Ни Малевич, ни другие русские авангардисты никогда не смогли бы разделить подобные взгляды. Ортегианскую критику тупого буржуа еще до некоторой степени можно сблизить с позицией представителей «Мира искусства», в частности с положениями статьи Д. Мережковского «Грядущий хам» (1906), которые и Бенуа, и сам Мережковский в середине 1910‐х годов пытались использовать для дискредитации авангарда. Но и чувствовавшие себя аристократами духа мирискусники никогда не были столь радикальны в своих социальных заключениях и прогнозах.
Вообще для поколений русской интеллигенции, воспитанных на нравственно-утопических доктринах XIX века, разрыв с традицией «возвеличивания „народа“» и практикой его просвещения был абсолютно невозможен. Достаточно привести несколько фраз Малевича, в которых он упоминает народ, или массу (Ортега пишет слово «народ» в кавычках, как нечто мифическое, а массу отождествляет с понятием «толпы»), чтобы в этом убедиться: «<…> народ <…> не надо долго учить Искусству, он сам на ¾ находится в Искусстве как таковом»[622]
; «<…> я не хочу сказать, что Искусство должно принадлежать единицам, <…> ибо Искусство в чистом его виде, может, есть достояние каждого из массы»[623].Здесь заключался источник драматизма во взаимоотношениях русского авангарда с обществом. Трудно охарактеризовать или даже просто перечислить пассажи Малевича на эту тему, разбросанные по его сочинениям разных лет; достаточно лишь наметить эволюцию его взглядов. В конфликте искусства и общества он видит несколько причин: консерватизм авторитетов от культуры, косность обывателя и темноту обманутого народа[624]
. Но если в 1910‐х годах Малевич яростно ополчается на противников современного искусства, то в конце жизни уже ясно видит внутреннюю закономерность его непонимания.Остро ощущая необычность положения художника-авангардиста (себя и своих друзей он в молодые годы называл «выродками времени»), Малевич стремился преодолеть социальную изоляцию, но не сливаясь с массой, а побеждая ее. Если сделать поправку на невозможное для него отождествление себя с элитой, то он, вероятно, согласился бы с такой программой Ортеги: «<…> новое искусство содействует тому, чтобы „лучшие“ познавали самих себя, узнавали друг друга среди серой толпы и учились понимать свое предназначение быть в меньшинстве и сражаться с большинством»[625]

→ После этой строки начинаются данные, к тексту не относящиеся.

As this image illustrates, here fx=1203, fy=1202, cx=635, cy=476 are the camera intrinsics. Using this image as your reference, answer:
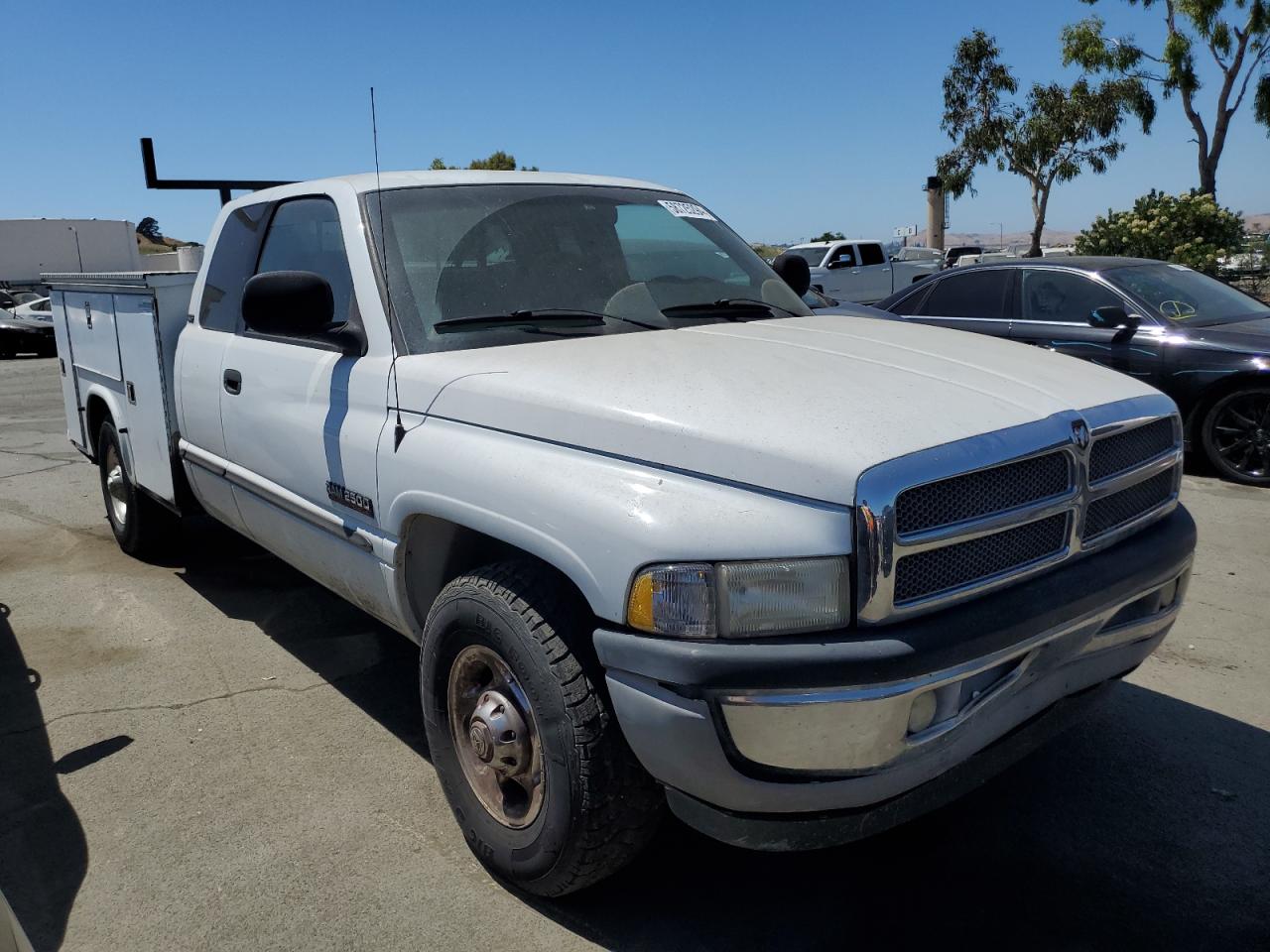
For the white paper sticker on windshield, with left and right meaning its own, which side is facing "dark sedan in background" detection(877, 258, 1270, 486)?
left

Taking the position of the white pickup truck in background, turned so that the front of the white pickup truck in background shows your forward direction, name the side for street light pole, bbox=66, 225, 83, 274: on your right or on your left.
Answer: on your right

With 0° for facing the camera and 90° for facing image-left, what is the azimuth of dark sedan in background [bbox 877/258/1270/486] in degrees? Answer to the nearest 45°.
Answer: approximately 315°

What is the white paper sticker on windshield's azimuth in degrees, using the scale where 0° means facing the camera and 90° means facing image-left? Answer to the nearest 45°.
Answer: approximately 315°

. А это требовало от художников стойкости убеждений: «Меньшинству приходится всегда оставаться при особом мнении»[626], – писал Малевич в 1918 году. Осенью того же года в ГСХМ Владимиром Татлиным был устроен митинг под лозунгом «Меньшинство в искусстве». Собственно, понятие «авангард», которым охотно пользовался Малевич в эти годы, включало в себя именно этот смысловой оттенок.Но авангард, как известно, не столько сражается, сколько ведет за собой армию. И Малевич на протяжении многих лет продолжал настойчиво объяснять и популяризировать новое искусство, как бы не желая видеть фатальности его разрыва с обществом. Его усилия объясняются утопической верой в преобразование жизни на основах искусства, суть которого составляет беспредметность, то есть, согласно позднему Малевичу, бескорыстное и свободное творчество.
Наша современность должна уяснить себе, что не жизнь будет содержанием искусства, а содержанием жизни должно быть искусство, ибо только с этим условием жизнь может быть прекрасной[627]
.Как видим, общественные «проекты» Ортеги и Малевича различны в содержательном плане, но их сближает одна особенность: оба мыслителя выводят свои социальные теории из опыта нового искусства; художественный авангард указывает им пути преобразования общества.
Итак, мы обнаружили немало общего в суждениях испанского философа и русского живописца, людей, чьи профессиональные интересы, жизненный опыт, вкусы, образование, политические взгляды были глубоко различными. Сделанные в разных культурных регионах и социальных условиях выводы о природе нового искусства заслуживают того, чтобы расценить их как объективное свидетельство.
Выше уже говорилось о синхронности появления рассмотренных работ. Интересна и некая топографическая симметрия: Россия и Испания – окраины Европы, в начале ХX века давшие художественному миру ярчайшие образцы авангардного мышления. Наряду с Пабло Пикассо и Сальвадором Дали Хосе Ортега-и-Гассет стал одним из тех великих испанцев, кто поразил современников новизной и радикализмом идей.
Казимир Малевич по праву занимает место в ряду крупнейших художников-новаторов ХХ столетия. Но тот факт, что его теоретические положения перекликаются с суждениями одного из самых блестящих европейских умов, заставляет немного по-новому взглянуть и на Малевича-искусствоведа.